* _WHAT IS BEING ASKED_:
All lines with the word "EPIDIOLEX" must be pulled from the entries below.
*** THE DATA ***
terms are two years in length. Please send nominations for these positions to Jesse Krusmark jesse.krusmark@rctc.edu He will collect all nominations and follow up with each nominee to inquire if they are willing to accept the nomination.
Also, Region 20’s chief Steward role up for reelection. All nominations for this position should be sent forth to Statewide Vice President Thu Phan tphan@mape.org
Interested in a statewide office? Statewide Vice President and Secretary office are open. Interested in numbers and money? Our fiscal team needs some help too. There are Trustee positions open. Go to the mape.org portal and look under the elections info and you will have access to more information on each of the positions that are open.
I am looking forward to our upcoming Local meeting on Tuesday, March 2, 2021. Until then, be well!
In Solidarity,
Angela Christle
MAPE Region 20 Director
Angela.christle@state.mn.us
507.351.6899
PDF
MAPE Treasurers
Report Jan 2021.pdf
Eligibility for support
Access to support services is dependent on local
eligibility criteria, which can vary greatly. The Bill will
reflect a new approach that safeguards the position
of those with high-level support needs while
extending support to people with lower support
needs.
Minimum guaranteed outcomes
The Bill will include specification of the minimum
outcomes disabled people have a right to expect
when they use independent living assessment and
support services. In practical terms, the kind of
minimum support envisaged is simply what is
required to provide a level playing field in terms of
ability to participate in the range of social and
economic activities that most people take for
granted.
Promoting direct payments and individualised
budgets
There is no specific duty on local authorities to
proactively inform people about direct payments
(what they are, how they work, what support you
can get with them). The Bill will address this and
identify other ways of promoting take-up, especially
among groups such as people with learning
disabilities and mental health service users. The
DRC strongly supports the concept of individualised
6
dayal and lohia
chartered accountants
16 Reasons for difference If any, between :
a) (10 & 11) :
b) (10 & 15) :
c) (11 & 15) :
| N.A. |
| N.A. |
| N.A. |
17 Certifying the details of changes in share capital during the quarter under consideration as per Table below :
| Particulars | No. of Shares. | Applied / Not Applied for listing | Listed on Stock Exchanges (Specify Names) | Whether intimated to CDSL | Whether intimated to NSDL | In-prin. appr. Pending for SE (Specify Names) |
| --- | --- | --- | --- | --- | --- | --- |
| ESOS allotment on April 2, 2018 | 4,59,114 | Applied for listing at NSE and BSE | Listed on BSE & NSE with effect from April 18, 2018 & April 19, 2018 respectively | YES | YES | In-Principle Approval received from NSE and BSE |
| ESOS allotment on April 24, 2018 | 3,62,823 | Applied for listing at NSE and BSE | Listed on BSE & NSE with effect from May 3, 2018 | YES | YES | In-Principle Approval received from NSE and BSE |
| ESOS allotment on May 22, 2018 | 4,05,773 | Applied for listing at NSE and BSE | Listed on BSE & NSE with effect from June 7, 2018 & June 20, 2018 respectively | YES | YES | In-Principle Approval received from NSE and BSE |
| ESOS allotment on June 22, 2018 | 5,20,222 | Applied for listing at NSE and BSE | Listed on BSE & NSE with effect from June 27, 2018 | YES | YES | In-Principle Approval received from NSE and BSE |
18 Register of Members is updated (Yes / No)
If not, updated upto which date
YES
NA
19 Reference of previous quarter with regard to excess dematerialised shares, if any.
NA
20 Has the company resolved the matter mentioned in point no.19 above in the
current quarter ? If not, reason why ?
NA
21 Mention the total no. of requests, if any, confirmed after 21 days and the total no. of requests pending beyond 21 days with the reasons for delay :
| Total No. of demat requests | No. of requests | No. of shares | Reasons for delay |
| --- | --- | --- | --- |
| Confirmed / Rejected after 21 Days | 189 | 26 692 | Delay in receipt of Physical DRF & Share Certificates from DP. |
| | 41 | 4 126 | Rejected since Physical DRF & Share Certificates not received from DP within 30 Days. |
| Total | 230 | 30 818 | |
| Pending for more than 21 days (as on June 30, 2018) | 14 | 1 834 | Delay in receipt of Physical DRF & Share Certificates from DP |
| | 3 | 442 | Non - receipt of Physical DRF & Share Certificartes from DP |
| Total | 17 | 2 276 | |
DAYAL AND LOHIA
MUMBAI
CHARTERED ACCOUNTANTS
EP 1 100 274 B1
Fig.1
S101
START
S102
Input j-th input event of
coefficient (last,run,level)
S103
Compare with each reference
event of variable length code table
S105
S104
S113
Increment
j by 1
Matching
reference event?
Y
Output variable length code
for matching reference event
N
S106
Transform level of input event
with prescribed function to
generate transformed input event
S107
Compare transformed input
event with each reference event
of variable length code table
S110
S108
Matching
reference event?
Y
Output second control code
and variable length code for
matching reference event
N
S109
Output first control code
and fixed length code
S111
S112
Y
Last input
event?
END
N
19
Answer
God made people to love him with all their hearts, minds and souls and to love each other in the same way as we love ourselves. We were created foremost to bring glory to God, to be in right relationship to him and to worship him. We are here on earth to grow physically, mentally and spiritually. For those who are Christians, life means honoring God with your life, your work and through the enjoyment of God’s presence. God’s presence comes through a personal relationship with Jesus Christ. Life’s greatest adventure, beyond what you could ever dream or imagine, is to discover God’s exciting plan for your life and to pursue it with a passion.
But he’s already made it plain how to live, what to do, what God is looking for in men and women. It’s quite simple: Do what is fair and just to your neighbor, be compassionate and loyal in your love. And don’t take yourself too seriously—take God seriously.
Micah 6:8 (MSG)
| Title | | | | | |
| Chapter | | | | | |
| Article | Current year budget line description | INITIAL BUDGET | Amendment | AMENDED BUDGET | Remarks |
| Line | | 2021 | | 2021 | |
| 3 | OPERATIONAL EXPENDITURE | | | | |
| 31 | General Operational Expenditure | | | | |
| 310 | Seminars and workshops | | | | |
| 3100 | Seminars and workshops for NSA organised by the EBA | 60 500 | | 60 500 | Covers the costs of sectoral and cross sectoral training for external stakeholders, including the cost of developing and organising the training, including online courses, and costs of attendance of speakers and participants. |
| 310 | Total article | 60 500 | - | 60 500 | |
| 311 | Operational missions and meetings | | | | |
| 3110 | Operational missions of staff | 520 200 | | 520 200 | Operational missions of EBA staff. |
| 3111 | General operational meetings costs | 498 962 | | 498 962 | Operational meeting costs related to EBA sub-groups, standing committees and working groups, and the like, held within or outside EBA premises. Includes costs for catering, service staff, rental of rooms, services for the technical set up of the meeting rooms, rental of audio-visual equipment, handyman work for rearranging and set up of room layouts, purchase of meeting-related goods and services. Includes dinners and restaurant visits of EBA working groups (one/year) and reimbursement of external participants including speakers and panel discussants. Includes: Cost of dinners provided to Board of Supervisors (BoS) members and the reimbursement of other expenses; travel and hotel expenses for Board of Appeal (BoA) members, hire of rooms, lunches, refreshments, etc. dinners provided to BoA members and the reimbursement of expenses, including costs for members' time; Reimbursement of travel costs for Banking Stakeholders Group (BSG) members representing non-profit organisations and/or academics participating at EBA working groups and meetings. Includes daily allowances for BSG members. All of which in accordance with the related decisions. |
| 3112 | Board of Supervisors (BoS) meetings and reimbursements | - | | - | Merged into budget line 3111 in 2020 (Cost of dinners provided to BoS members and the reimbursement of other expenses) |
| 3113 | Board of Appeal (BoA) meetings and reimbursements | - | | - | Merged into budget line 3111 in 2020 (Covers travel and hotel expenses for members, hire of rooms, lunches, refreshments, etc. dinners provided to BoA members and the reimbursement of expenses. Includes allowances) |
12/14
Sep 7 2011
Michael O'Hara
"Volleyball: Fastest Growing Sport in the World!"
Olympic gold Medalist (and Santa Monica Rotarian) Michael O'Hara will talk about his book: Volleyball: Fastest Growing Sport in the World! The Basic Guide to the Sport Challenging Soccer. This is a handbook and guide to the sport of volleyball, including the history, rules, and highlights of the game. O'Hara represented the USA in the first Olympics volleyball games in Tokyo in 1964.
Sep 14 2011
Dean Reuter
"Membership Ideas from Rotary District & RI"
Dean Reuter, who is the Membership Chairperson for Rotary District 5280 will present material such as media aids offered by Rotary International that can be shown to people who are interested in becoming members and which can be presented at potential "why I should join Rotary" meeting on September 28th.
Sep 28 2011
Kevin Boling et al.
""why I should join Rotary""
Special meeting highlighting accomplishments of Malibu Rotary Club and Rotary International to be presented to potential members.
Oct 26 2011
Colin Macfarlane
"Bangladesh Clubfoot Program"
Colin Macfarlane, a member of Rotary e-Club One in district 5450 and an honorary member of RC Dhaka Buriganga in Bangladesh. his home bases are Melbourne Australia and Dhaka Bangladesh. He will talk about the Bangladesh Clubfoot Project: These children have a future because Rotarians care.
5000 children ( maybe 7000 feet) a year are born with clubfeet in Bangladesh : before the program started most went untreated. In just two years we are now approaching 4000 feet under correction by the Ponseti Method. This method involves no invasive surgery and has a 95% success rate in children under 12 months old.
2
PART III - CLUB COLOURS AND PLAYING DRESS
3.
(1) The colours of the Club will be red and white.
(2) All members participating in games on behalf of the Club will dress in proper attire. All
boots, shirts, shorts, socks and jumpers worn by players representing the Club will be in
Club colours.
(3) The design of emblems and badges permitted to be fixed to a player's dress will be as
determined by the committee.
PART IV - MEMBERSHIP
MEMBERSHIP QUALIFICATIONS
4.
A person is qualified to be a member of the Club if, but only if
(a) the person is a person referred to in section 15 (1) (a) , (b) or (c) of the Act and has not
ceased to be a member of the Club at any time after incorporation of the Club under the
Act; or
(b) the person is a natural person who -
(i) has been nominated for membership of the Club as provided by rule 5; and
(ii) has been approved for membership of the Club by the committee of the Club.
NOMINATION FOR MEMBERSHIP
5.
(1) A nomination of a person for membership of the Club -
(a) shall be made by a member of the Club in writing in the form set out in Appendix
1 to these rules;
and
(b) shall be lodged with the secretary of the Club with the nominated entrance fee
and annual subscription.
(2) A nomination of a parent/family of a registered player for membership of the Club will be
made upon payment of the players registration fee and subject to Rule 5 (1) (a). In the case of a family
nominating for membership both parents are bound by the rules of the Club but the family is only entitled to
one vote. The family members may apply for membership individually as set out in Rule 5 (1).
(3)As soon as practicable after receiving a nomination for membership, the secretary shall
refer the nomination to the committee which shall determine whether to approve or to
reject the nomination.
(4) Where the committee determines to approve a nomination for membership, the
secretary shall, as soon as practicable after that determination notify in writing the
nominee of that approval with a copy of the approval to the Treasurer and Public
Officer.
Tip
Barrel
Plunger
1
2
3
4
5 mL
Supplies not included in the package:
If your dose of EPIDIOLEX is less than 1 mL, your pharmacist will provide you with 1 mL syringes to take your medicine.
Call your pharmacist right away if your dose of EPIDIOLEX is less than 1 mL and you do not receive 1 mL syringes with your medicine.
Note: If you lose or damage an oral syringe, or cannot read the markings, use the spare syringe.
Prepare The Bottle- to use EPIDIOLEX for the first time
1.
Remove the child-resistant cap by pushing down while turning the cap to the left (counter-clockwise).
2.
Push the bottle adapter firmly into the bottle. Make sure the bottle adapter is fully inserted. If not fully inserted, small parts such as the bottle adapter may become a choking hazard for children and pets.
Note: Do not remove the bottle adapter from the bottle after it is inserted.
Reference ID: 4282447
*** End of THE DATA ***
* _EXERCISE RESPONSE_:
If your dose of EPIDIOLEX is less than 1 mL, your pharmacist will provide you with 1 mL syringes to take your medicine.
Call your pharmacist right away if your dose of EPIDIOLEX is less than 1 mL and you do not receive 1 mL syringes with your medicine.
Prepare The Bottle- to use EPIDIOLEX for the first time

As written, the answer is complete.